Getting to the point...

Let's face it, there is a generic division between those who experience the world and attempt to understand it, and those who find everything they need to know in books (but only certain books...) and battle the infidels who might question the perfection of their circular logic.

Someone once defined engineering as a collection of successful recipes. In every branch of engineering, there are basic recipes and advanced practices. The few major engineering advances made in reponse to scientific inquiry are glorified in the history books and used to suppress the ubiquitous messy grunt work of trial-and-error that underlies most actual success.

The bipolar transistor was invented by people trying to make field effect devices, and it took them over a year to figure out what they had done in order to publish a scientifically defensible description. The semiconductor industry as we know it grew slowly at first because the messy grunt work of understanding the silicon lattice as it is grown in practice had to be done (and is still going on), and the awesome sensitivity to impurities at every step had to be overcome (anyone remember MOSTEK?).

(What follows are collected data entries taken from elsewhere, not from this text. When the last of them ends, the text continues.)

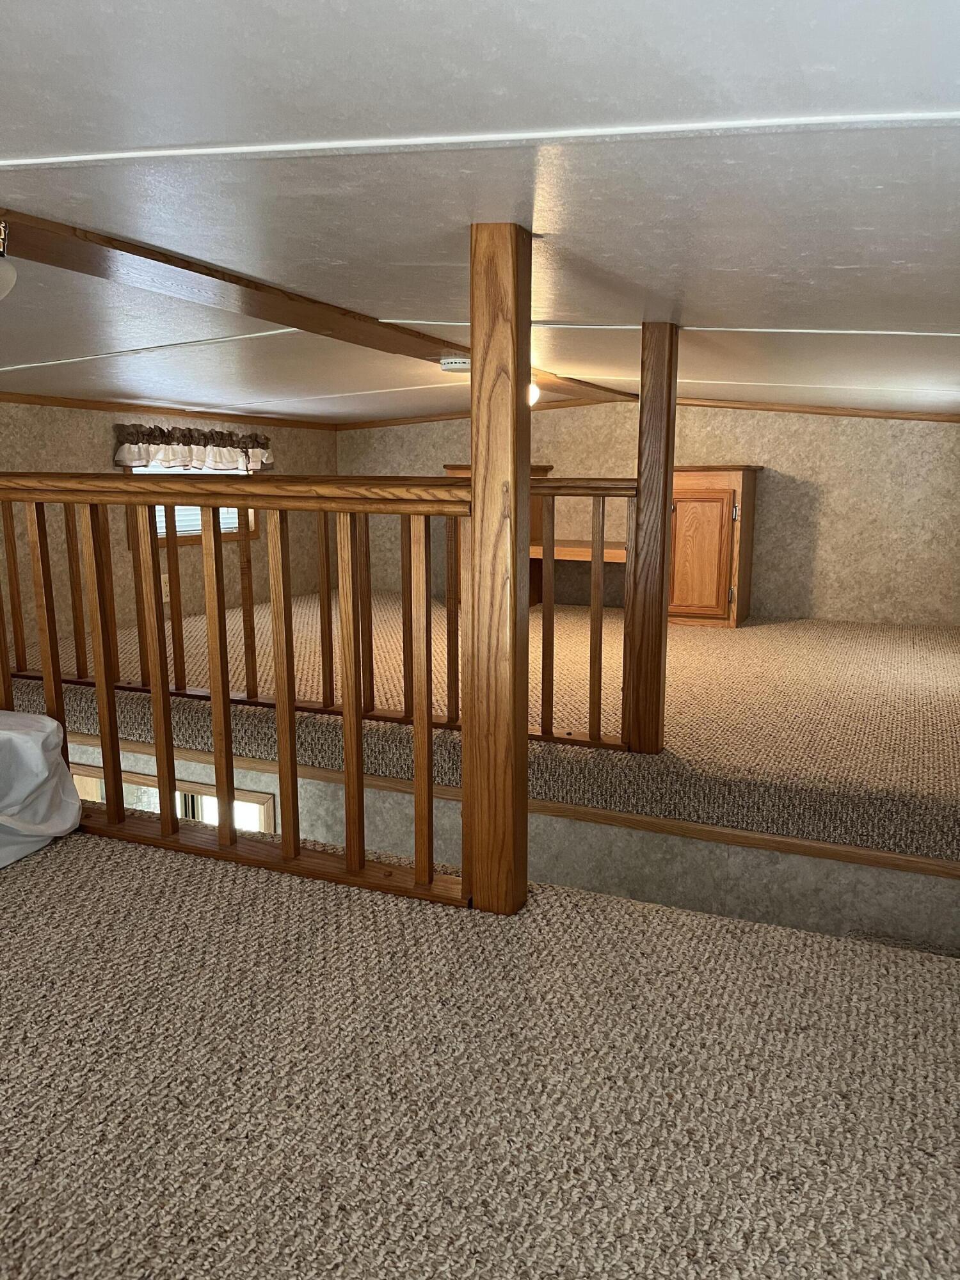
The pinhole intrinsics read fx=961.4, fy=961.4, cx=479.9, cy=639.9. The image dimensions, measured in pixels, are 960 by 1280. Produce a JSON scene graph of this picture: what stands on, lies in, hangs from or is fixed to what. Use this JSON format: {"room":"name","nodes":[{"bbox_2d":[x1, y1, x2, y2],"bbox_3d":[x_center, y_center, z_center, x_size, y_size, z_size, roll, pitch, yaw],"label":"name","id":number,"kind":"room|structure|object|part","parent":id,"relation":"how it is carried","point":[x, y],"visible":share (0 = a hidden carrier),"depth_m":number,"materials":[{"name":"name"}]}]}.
{"room":"attic","nodes":[
{"label":"attic","id":0,"kind":"room"},
{"bbox_2d":[0,400,336,652],"bbox_3d":[-2.599,-0.436,4.601,0.119,1.621,6.925,5,11,23],"label":"left wall","id":1,"kind":"structure","parent":0,"point":[106,447],"depth_m":5.56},
{"bbox_2d":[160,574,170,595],"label":"wall socket","id":2,"kind":"object","parent":1,"relation":"attached to","point":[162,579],"visible":0.53,"depth_m":5.92,"materials":[{"name":"white plastic"}]},
{"bbox_2d":[0,391,337,428],"bbox_3d":[-2.569,-1.139,4.466,0.030,0.055,6.517,5,11,23],"label":"crown molding","id":3,"kind":"structure","parent":1,"relation":"attached to","point":[109,407],"depth_m":5.77,"materials":[{"name":"brown wood"}]},
{"bbox_2d":[128,463,258,544],"bbox_3d":[-1.862,-1.002,6.161,0.136,0.793,1.119,5,11,23],"label":"window","id":4,"kind":"structure","parent":1,"relation":"in","point":[235,530],"depth_m":6.25,"materials":[{"name":"white"}]},
{"bbox_2d":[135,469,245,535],"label":"window blind","id":5,"kind":"object","parent":4,"relation":"attached to","point":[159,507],"visible":0.12,"depth_m":6.13,"materials":[{"name":"white plastic"}]},
{"bbox_2d":[113,423,274,471],"bbox_3d":[-1.741,-1.198,6.020,0.133,0.262,1.399,5,11,23],"label":"window valance","id":6,"kind":"object","parent":1,"relation":"attached to","point":[199,445],"visible":0.87,"depth_m":5.90,"materials":[{"name":"fabric"}]},
{"bbox_2d":[0,823,959,1279],"bbox_3d":[-1.089,0.883,1.184,4.619,0.234,3.323,5,11,23],"label":"carpeted floor","id":7,"kind":"structure","parent":0,"point":[32,910],"depth_m":1.50,"materials":[{"name":"carpet"}]},
{"bbox_2d":[0,709,81,868],"bbox_3d":[-1.799,0.406,2.048,1.250,0.369,1.510,5,11,23],"label":"white bag","id":8,"kind":"object","parent":7,"relation":"on","point":[22,738],"visible":1,"depth_m":2.35,"materials":[{"name":"white"}]},
{"bbox_2d":[0,469,477,910],"bbox_3d":[-1.040,0.013,2.488,2.195,1.029,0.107,5,11,23],"label":"wooden railing","id":9,"kind":"object","parent":7,"relation":"on","point":[220,794],"visible":0.92,"depth_m":2.23,"materials":[{"name":"brown wood"}]},
{"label":"baluster","id":10,"kind":"part","parent":9,"relation":"part of","materials":[{"name":"brown wood"}]},
{"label":"baluster","id":11,"kind":"part","parent":9,"relation":"part of","materials":[{"name":"brown wood"}]},
{"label":"baluster","id":12,"kind":"part","parent":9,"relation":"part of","materials":[{"name":"brown wood"}]},
{"bbox_2d":[465,218,533,917],"bbox_3d":[0.038,-0.111,1.995,0.109,1.498,0.111,5,11,23],"label":"wooden post","id":13,"kind":"object","parent":7,"relation":"on","point":[478,466],"visible":0.87,"depth_m":1.95,"materials":[{"name":"brown wood"}]},
{"bbox_2d":[0,0,959,425],"bbox_3d":[-0.564,-1.090,3.250,5.355,0.119,7.881,5,11,23],"label":"ceiling","id":14,"kind":"structure","parent":0,"point":[948,100],"depth_m":1.55,"materials":[{"name":"white paint"}]},
{"bbox_2d":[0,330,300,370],"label":"ceiling trim strip","id":15,"kind":"object","parent":14,"relation":"attached to","point":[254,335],"visible":0.96,"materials":[{"name":"white plastic"}]},
{"bbox_2d":[0,207,628,401],"bbox_3d":[-0.303,-1.101,3.445,0.239,0.053,5.792,5,11,23],"label":"ceiling beam","id":16,"kind":"structure","parent":14,"relation":"attached to","point":[35,256],"depth_m":2.51,"materials":[{"name":"brown wood"}]},
{"bbox_2d":[0,218,15,298],"bbox_3d":[-1.043,-0.725,1.837,0.289,0.167,0.288,5,11,23],"label":"ceiling light","id":17,"kind":"object","parent":16,"relation":"attached to","point":[6,270],"visible":1,"depth_m":1.86,"materials":[{"name":"white glass"}]},
{"bbox_2d":[439,355,471,372],"bbox_3d":[-0.092,-1.121,3.908,0.137,0.044,0.133,5,11,23],"label":"smoke detector","id":18,"kind":"object","parent":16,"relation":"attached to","point":[454,364],"visible":0.96,"depth_m":3.86,"materials":[{"name":"white plastic"}]},
{"bbox_2d":[528,380,540,405],"bbox_3d":[0.220,-1.272,4.948,0.163,0.139,0.161,5,11,23],"label":"light bulb","id":19,"kind":"object","parent":16,"relation":"attached to","point":[534,391],"visible":0.19,"depth_m":4.91,"materials":[{"name":"white glass"}]},
{"bbox_2d":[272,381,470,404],"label":"ceiling trim strip","id":20,"kind":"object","parent":14,"relation":"attached to","point":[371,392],"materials":[{"name":"white plastic"}]},
{"bbox_2d":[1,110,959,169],"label":"ceiling trim strip","id":21,"kind":"structure","parent":14,"relation":"attached to","point":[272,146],"depth_m":1.36,"materials":[{"name":"white plastic"}]},
{"bbox_2d":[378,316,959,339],"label":"ceiling trim strip","id":22,"kind":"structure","parent":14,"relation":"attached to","point":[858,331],"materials":[{"name":"white plastic"}]},
{"bbox_2d":[3,595,958,867],"bbox_3d":[0.265,0.152,5.087,5.522,0.257,3.846,5,11,23],"label":"carpet floor","id":23,"kind":"structure","parent":0,"point":[763,628],"depth_m":3.77,"materials":[{"name":"carpet"}]},
{"bbox_2d":[14,477,643,752],"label":"wooden railing","id":24,"kind":"object","parent":23,"relation":"on","point":[600,668],"visible":0.59,"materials":[{"name":"brown wood"}]},
{"bbox_2d":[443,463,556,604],"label":"wooden cabinet","id":25,"kind":"object","parent":23,"relation":"on","point":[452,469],"visible":0.16,"depth_m":6.65,"materials":[{"name":"brown wood"}]},
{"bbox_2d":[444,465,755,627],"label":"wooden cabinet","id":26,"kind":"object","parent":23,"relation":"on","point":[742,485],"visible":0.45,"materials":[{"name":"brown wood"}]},
{"bbox_2d":[625,320,678,752],"bbox_3d":[0.575,-0.312,3.210,0.112,1.476,0.107,5,11,23],"label":"wooden post","id":27,"kind":"object","parent":23,"relation":"on","point":[642,407],"visible":0.95,"depth_m":3.17,"materials":[{"name":"brown wood"}]},
{"bbox_2d":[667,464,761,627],"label":"wooden cabinet","id":28,"kind":"object","parent":23,"relation":"on","point":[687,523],"visible":0.66,"depth_m":5.86,"materials":[{"name":"brown wood"}]},
{"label":"cabinet door","id":29,"kind":"part","parent":28,"relation":"part of","materials":[{"name":"brown wood"}]},
{"bbox_2d":[64,739,959,951],"bbox_3d":[-0.574,1.072,3.763,5.111,1.231,0.102,5,11,23],"label":"stairwell wall","id":30,"kind":"structure","parent":0,"point":[871,872],"depth_m":3.14,"materials":[{"name":"paper"}]},
{"bbox_2d":[70,764,271,833],"bbox_3d":[-1.494,1.240,4.425,1.370,1.426,0.121,5,11,23],"label":"lower window","id":31,"kind":"structure","parent":30,"relation":"in","point":[251,805],"depth_m":4.22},
{"bbox_2d":[71,736,959,880],"bbox_3d":[-0.463,0.526,3.578,5.019,0.056,0.021,5,11,23],"label":"trim","id":32,"kind":"structure","parent":30,"relation":"attached to","point":[576,808],"depth_m":3.18,"materials":[{"name":"brown wood"}]},
{"bbox_2d":[336,400,959,627],"bbox_3d":[1.016,-0.980,6.700,4.819,1.826,0.118,5,11,23],"label":"back wall","id":33,"kind":"structure","parent":0,"point":[766,458],"depth_m":6.19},
{"bbox_2d":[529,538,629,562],"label":"desk shelf","id":34,"kind":"object","parent":33,"relation":"attached to","point":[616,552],"visible":0.51,"depth_m":6.28,"materials":[{"name":"brown wood"}]},
{"bbox_2d":[334,393,959,428],"bbox_3d":[0.957,-1.574,6.551,4.568,0.140,0.024,5,11,23],"label":"crown molding","id":35,"kind":"structure","parent":33,"relation":"attached to","point":[818,409],"depth_m":6.25,"materials":[{"name":"brown wood"}]}
]}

The audio engineer-chauvinists dismiss non-technical audiophiles because they manage to come up with such colorful descriptions of what they think is going on with their successful tweaks. Instead, the engineers should ask themselves what is missing in the engineering canon, such that the tweaks are successful in spite of thorough engineering of the untweaked components. The audiophiles are doing the messy grunt work, but most engineers refuse to recognize and learn from it.

In my professional experience in the semiconductor industry, the more successful engineers have a healthy skepticism for the overly-simplified models used in classrooms, and are always looking for ways around the limitations of the analytical tools. They develop the advanced practices that make their company a survivor. The engineers full of themselves do not typically survive the next RIF.

Advanced engineering practices have economic value as intellectual property. Only those whose logical underpinning is authority would think this IP should be freely shared, as though everything worth knowing is already written down somewhere and all we have to do is trade references.

"I know next to nothing about microphones. I was sincerely hoping to learn more."

And how much did you expect to pay for it?